(THE RECORDS begins)

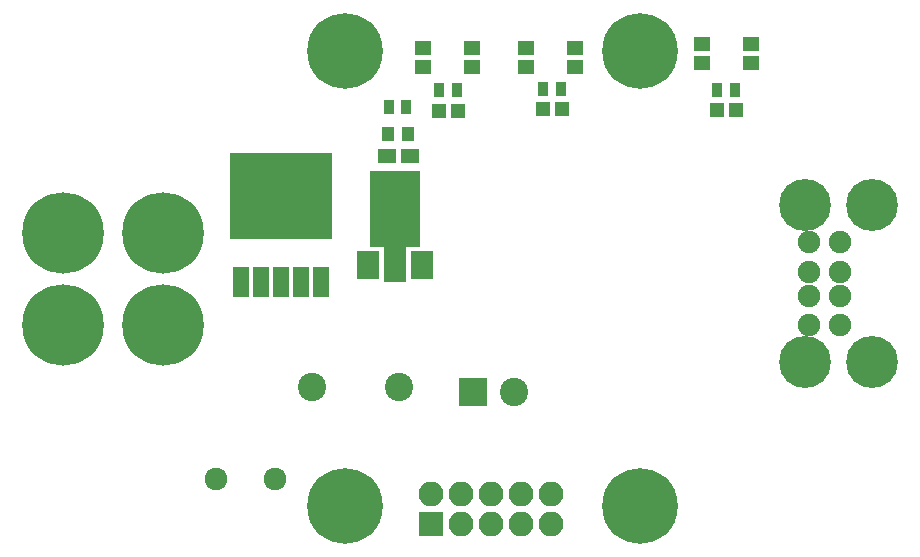
<source format=gbr>
G04 #@! TF.FileFunction,Soldermask,Top*
%FSLAX46Y46*%
G04 Gerber Fmt 4.6, Leading zero omitted, Abs format (unit mm)*
G04 Created by KiCad (PCBNEW 4.0.7-e2-6376~58~ubuntu17.04.1) date Mon Oct 16 15:51:19 2017*
%MOMM*%
%LPD*%
G01*
G04 APERTURE LIST*
%ADD10C,0.100000*%
%ADD11C,2.400000*%
%ADD12R,1.600000X1.150000*%
%ADD13C,6.400000*%
%ADD14C,4.400000*%
%ADD15C,1.900000*%
%ADD16C,1.924000*%
%ADD17R,4.200000X6.400000*%
%ADD18R,1.900000X3.400000*%
%ADD19R,1.900000X2.400000*%
%ADD20R,2.400000X2.400000*%
%ADD21R,1.200000X1.200000*%
%ADD22R,1.000000X1.200000*%
%ADD23R,1.400000X1.300000*%
%ADD24R,2.100000X2.100000*%
%ADD25O,2.100000X2.100000*%
%ADD26R,0.900000X1.300000*%
%ADD27R,1.470000X2.560000*%
%ADD28R,8.730000X7.390000*%
%ADD29C,6.900000*%
G04 APERTURE END LIST*
D10*
D11*
X126610000Y-110760000D03*
X119210000Y-110760000D03*
D12*
X127540000Y-91260000D03*
X125640000Y-91260000D03*
D13*
X122060000Y-82360000D03*
X147010000Y-82360000D03*
X147010000Y-120860000D03*
X122060000Y-120860000D03*
D14*
X160950000Y-95400000D03*
X166650000Y-95400000D03*
X160950000Y-108700000D03*
X166650000Y-108700000D03*
D15*
X163950000Y-105550000D03*
X163950000Y-103050000D03*
X163950000Y-98550000D03*
X163950000Y-101050000D03*
X161350000Y-98550000D03*
X161350000Y-101050000D03*
X161350000Y-103050000D03*
X161350000Y-105550000D03*
D16*
X111150000Y-118610000D03*
X116150000Y-118610000D03*
D17*
X126300000Y-95750000D03*
D18*
X126300000Y-100170000D03*
D19*
X128600000Y-100500000D03*
X124000000Y-100500000D03*
D20*
X132890000Y-111210000D03*
D11*
X136390000Y-111210000D03*
D21*
X153540000Y-87360000D03*
X155140000Y-87360000D03*
X131640000Y-87460000D03*
X130040000Y-87460000D03*
D22*
X125690000Y-89360000D03*
X127390000Y-89360000D03*
D21*
X140440000Y-87260000D03*
X138840000Y-87260000D03*
D23*
X156390000Y-83360000D03*
X156390000Y-81760000D03*
X152290000Y-83360000D03*
X152290000Y-81760000D03*
D24*
X129360000Y-122410000D03*
D25*
X129360000Y-119870000D03*
X131900000Y-122410000D03*
X131900000Y-119870000D03*
X134440000Y-122410000D03*
X134440000Y-119870000D03*
X136980000Y-122410000D03*
X136980000Y-119870000D03*
X139520000Y-122410000D03*
X139520000Y-119870000D03*
D23*
X141490000Y-83660000D03*
X141490000Y-82060000D03*
X137390000Y-83660000D03*
X137390000Y-82060000D03*
D26*
X155040000Y-85660000D03*
X153540000Y-85660000D03*
X130040000Y-85660000D03*
X131540000Y-85660000D03*
X138840000Y-85560000D03*
X140340000Y-85560000D03*
X125740000Y-87060000D03*
X127240000Y-87060000D03*
D23*
X132790000Y-83660000D03*
X132790000Y-82060000D03*
X128690000Y-83660000D03*
X128690000Y-82060000D03*
D27*
X120040000Y-101910000D03*
X118340000Y-101910000D03*
X114940000Y-101910000D03*
X116640000Y-101910000D03*
X113240000Y-101910000D03*
D28*
X116590000Y-94610000D03*
D29*
X106640000Y-97780000D03*
X106640000Y-105530000D03*
X98140000Y-97780000D03*
X98140000Y-105530000D03*
M02*

</source>
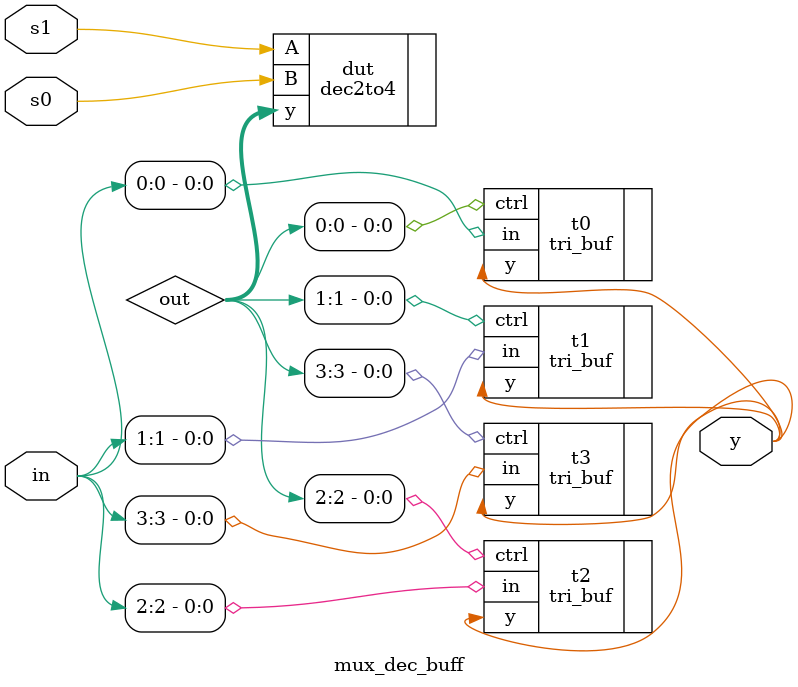
<source format=v>



module mux_dec_buff(
    input [3:0] in,
    input s1, s0,
    output wor y   // Make output wired-OR!
);

    wire [3:0] out;

    // Instantiate decoder
    dec2to4 dut(.A(s1), .B(s0), .y(out));

    // Directly connect buffers to output 'y'
    tri_buf t0(.in(in[0]), .ctrl(out[0]), .y(y));
    tri_buf t1(.in(in[1]), .ctrl(out[1]), .y(y));
    tri_buf t2(.in(in[2]), .ctrl(out[2]), .y(y));
    tri_buf t3(.in(in[3]), .ctrl(out[3]), .y(y));

endmodule

</source>
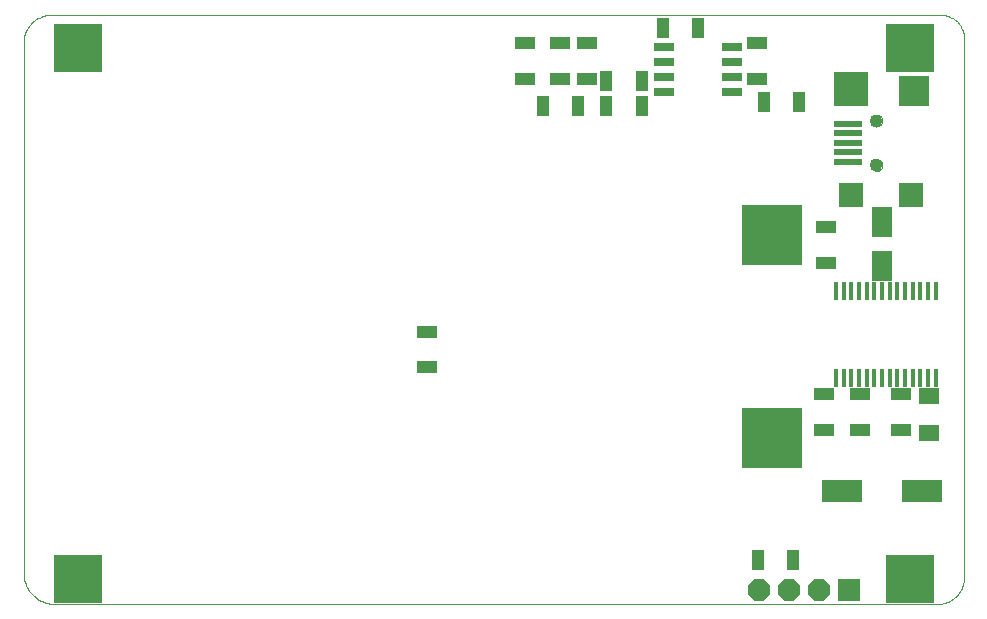
<source format=gts>
G75*
G70*
%OFA0B0*%
%FSLAX24Y24*%
%IPPOS*%
%LPD*%
%AMOC8*
5,1,8,0,0,1.08239X$1,22.5*
%
%ADD10C,0.0000*%
%ADD11R,0.1181X0.1181*%
%ADD12R,0.0984X0.0984*%
%ADD13R,0.0787X0.0787*%
%ADD14C,0.0434*%
%ADD15R,0.0926X0.0237*%
%ADD16R,0.0749X0.0749*%
%ADD17OC8,0.0749*%
%ADD18R,0.2009X0.2009*%
%ADD19R,0.0670X0.0434*%
%ADD20R,0.0434X0.0670*%
%ADD21R,0.1379X0.0749*%
%ADD22R,0.0701X0.0558*%
%ADD23R,0.0670X0.1024*%
%ADD24R,0.0670X0.0296*%
%ADD25R,0.0177X0.0590*%
%ADD26R,0.1621X0.1621*%
D10*
X001163Y000368D02*
X030534Y000368D01*
X030592Y000370D01*
X030650Y000375D01*
X030707Y000384D01*
X030764Y000397D01*
X030820Y000413D01*
X030874Y000433D01*
X030927Y000456D01*
X030979Y000482D01*
X031029Y000512D01*
X031077Y000544D01*
X031123Y000580D01*
X031167Y000618D01*
X031208Y000659D01*
X031246Y000703D01*
X031282Y000749D01*
X031314Y000797D01*
X031344Y000847D01*
X031370Y000899D01*
X031393Y000952D01*
X031413Y001006D01*
X031429Y001062D01*
X031442Y001119D01*
X031451Y001176D01*
X031456Y001234D01*
X031458Y001292D01*
X031458Y019217D01*
X031457Y019217D02*
X031455Y019271D01*
X031450Y019325D01*
X031440Y019379D01*
X031427Y019432D01*
X031411Y019484D01*
X031391Y019534D01*
X031368Y019583D01*
X031341Y019631D01*
X031311Y019676D01*
X031278Y019719D01*
X031243Y019760D01*
X031204Y019799D01*
X031163Y019834D01*
X031120Y019867D01*
X031075Y019897D01*
X031027Y019924D01*
X030978Y019947D01*
X030928Y019967D01*
X030876Y019983D01*
X030823Y019996D01*
X030769Y020006D01*
X030715Y020011D01*
X030661Y020013D01*
X001033Y020013D01*
X000975Y020011D01*
X000916Y020006D01*
X000859Y019997D01*
X000802Y019984D01*
X000746Y019967D01*
X000691Y019948D01*
X000637Y019924D01*
X000585Y019898D01*
X000535Y019868D01*
X000486Y019835D01*
X000440Y019800D01*
X000396Y019761D01*
X000355Y019720D01*
X000316Y019676D01*
X000281Y019630D01*
X000248Y019581D01*
X000218Y019531D01*
X000192Y019479D01*
X000168Y019425D01*
X000149Y019370D01*
X000132Y019314D01*
X000119Y019257D01*
X000110Y019200D01*
X000105Y019141D01*
X000103Y019083D01*
X000103Y001428D01*
X000105Y001364D01*
X000111Y001300D01*
X000120Y001237D01*
X000134Y001174D01*
X000151Y001113D01*
X000172Y001052D01*
X000196Y000993D01*
X000224Y000935D01*
X000256Y000880D01*
X000291Y000826D01*
X000329Y000774D01*
X000370Y000725D01*
X000413Y000678D01*
X000460Y000635D01*
X000509Y000594D01*
X000561Y000556D01*
X000615Y000521D01*
X000670Y000489D01*
X000728Y000461D01*
X000787Y000437D01*
X000848Y000416D01*
X000909Y000399D01*
X000972Y000385D01*
X001035Y000376D01*
X001099Y000370D01*
X001163Y000368D01*
X028334Y015009D02*
X028336Y015036D01*
X028342Y015063D01*
X028351Y015089D01*
X028364Y015113D01*
X028380Y015136D01*
X028399Y015155D01*
X028421Y015172D01*
X028445Y015186D01*
X028470Y015196D01*
X028497Y015203D01*
X028524Y015206D01*
X028552Y015205D01*
X028579Y015200D01*
X028605Y015192D01*
X028629Y015180D01*
X028652Y015164D01*
X028673Y015146D01*
X028690Y015125D01*
X028705Y015101D01*
X028716Y015076D01*
X028724Y015050D01*
X028728Y015023D01*
X028728Y014995D01*
X028724Y014968D01*
X028716Y014942D01*
X028705Y014917D01*
X028690Y014893D01*
X028673Y014872D01*
X028652Y014854D01*
X028630Y014838D01*
X028605Y014826D01*
X028579Y014818D01*
X028552Y014813D01*
X028524Y014812D01*
X028497Y014815D01*
X028470Y014822D01*
X028445Y014832D01*
X028421Y014846D01*
X028399Y014863D01*
X028380Y014882D01*
X028364Y014905D01*
X028351Y014929D01*
X028342Y014955D01*
X028336Y014982D01*
X028334Y015009D01*
X028334Y016490D02*
X028336Y016517D01*
X028342Y016544D01*
X028351Y016570D01*
X028364Y016594D01*
X028380Y016617D01*
X028399Y016636D01*
X028421Y016653D01*
X028445Y016667D01*
X028470Y016677D01*
X028497Y016684D01*
X028524Y016687D01*
X028552Y016686D01*
X028579Y016681D01*
X028605Y016673D01*
X028629Y016661D01*
X028652Y016645D01*
X028673Y016627D01*
X028690Y016606D01*
X028705Y016582D01*
X028716Y016557D01*
X028724Y016531D01*
X028728Y016504D01*
X028728Y016476D01*
X028724Y016449D01*
X028716Y016423D01*
X028705Y016398D01*
X028690Y016374D01*
X028673Y016353D01*
X028652Y016335D01*
X028630Y016319D01*
X028605Y016307D01*
X028579Y016299D01*
X028552Y016294D01*
X028524Y016293D01*
X028497Y016296D01*
X028470Y016303D01*
X028445Y016313D01*
X028421Y016327D01*
X028399Y016344D01*
X028380Y016363D01*
X028364Y016386D01*
X028351Y016410D01*
X028342Y016436D01*
X028336Y016463D01*
X028334Y016490D01*
D11*
X027702Y017558D03*
D12*
X029769Y017460D03*
D13*
X029671Y014015D03*
X027702Y014015D03*
D14*
X028531Y015009D03*
X028531Y016490D03*
D15*
X027586Y016379D03*
X027586Y016064D03*
X027586Y015749D03*
X027586Y015434D03*
X027586Y015120D03*
D16*
X027603Y000844D03*
D17*
X026603Y000844D03*
X025603Y000844D03*
X024603Y000844D03*
D18*
X025060Y005921D03*
X025060Y012671D03*
D19*
X026853Y012935D03*
X026853Y011754D03*
X026790Y007360D03*
X027978Y007360D03*
X029353Y007360D03*
X029353Y006179D03*
X027978Y006179D03*
X026790Y006179D03*
X013560Y008268D03*
X013560Y009449D03*
X016810Y017893D03*
X017997Y017893D03*
X018872Y017893D03*
X018872Y019074D03*
X017997Y019074D03*
X016810Y019074D03*
X024560Y019074D03*
X024560Y017893D03*
D20*
X024782Y017108D03*
X025963Y017108D03*
X022588Y019588D03*
X021407Y019588D03*
X020713Y017796D03*
X020713Y016983D03*
X019532Y016983D03*
X018588Y016983D03*
X017407Y016983D03*
X019532Y017796D03*
X024574Y001844D03*
X025756Y001844D03*
D21*
X027389Y004157D03*
X030066Y004157D03*
D22*
X030290Y006073D03*
X030290Y007307D03*
D23*
X028728Y011641D03*
X028728Y013110D03*
D24*
X023704Y017444D03*
X023704Y017944D03*
X023704Y018444D03*
X023704Y018944D03*
X021454Y018944D03*
X021454Y018444D03*
X021454Y017944D03*
X021454Y017444D03*
D25*
X027185Y010799D03*
X027441Y010799D03*
X027697Y010799D03*
X027953Y010799D03*
X028209Y010799D03*
X028465Y010799D03*
X028720Y010799D03*
X028976Y010799D03*
X029232Y010799D03*
X029488Y010799D03*
X029744Y010799D03*
X030000Y010799D03*
X030256Y010799D03*
X030512Y010799D03*
X030512Y007921D03*
X030256Y007921D03*
X030000Y007921D03*
X029744Y007921D03*
X029488Y007921D03*
X029232Y007921D03*
X028976Y007921D03*
X028720Y007921D03*
X028465Y007921D03*
X028209Y007921D03*
X027953Y007921D03*
X027697Y007921D03*
X027441Y007921D03*
X027185Y007921D03*
D26*
X029665Y001220D03*
X029665Y018897D03*
X001915Y018897D03*
X001915Y001220D03*
M02*

</source>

(THE RECORDS ends)

WORK INSTRUCTION: What is needed is an exact copy of each line from the top of the data above through the line containing "X163950000Y-103050000D03*", with no pictures.

EXERCISE RESPONSE:
<source format=gbr>
G04 #@! TF.FileFunction,Soldermask,Top*
%FSLAX46Y46*%
G04 Gerber Fmt 4.6, Leading zero omitted, Abs format (unit mm)*
G04 Created by KiCad (PCBNEW 4.0.7-e2-6376~58~ubuntu17.04.1) date Mon Oct 16 15:51:19 2017*
%MOMM*%
%LPD*%
G01*
G04 APERTURE LIST*
%ADD10C,0.100000*%
%ADD11C,2.400000*%
%ADD12R,1.600000X1.150000*%
%ADD13C,6.400000*%
%ADD14C,4.400000*%
%ADD15C,1.900000*%
%ADD16C,1.924000*%
%ADD17R,4.200000X6.400000*%
%ADD18R,1.900000X3.400000*%
%ADD19R,1.900000X2.400000*%
%ADD20R,2.400000X2.400000*%
%ADD21R,1.200000X1.200000*%
%ADD22R,1.000000X1.200000*%
%ADD23R,1.400000X1.300000*%
%ADD24R,2.100000X2.100000*%
%ADD25O,2.100000X2.100000*%
%ADD26R,0.900000X1.300000*%
%ADD27R,1.470000X2.560000*%
%ADD28R,8.730000X7.390000*%
%ADD29C,6.900000*%
G04 APERTURE END LIST*
D10*
D11*
X126610000Y-110760000D03*
X119210000Y-110760000D03*
D12*
X127540000Y-91260000D03*
X125640000Y-91260000D03*
D13*
X122060000Y-82360000D03*
X147010000Y-82360000D03*
X147010000Y-120860000D03*
X122060000Y-120860000D03*
D14*
X160950000Y-95400000D03*
X166650000Y-95400000D03*
X160950000Y-108700000D03*
X166650000Y-108700000D03*
D15*
X163950000Y-105550000D03*
X163950000Y-103050000D03*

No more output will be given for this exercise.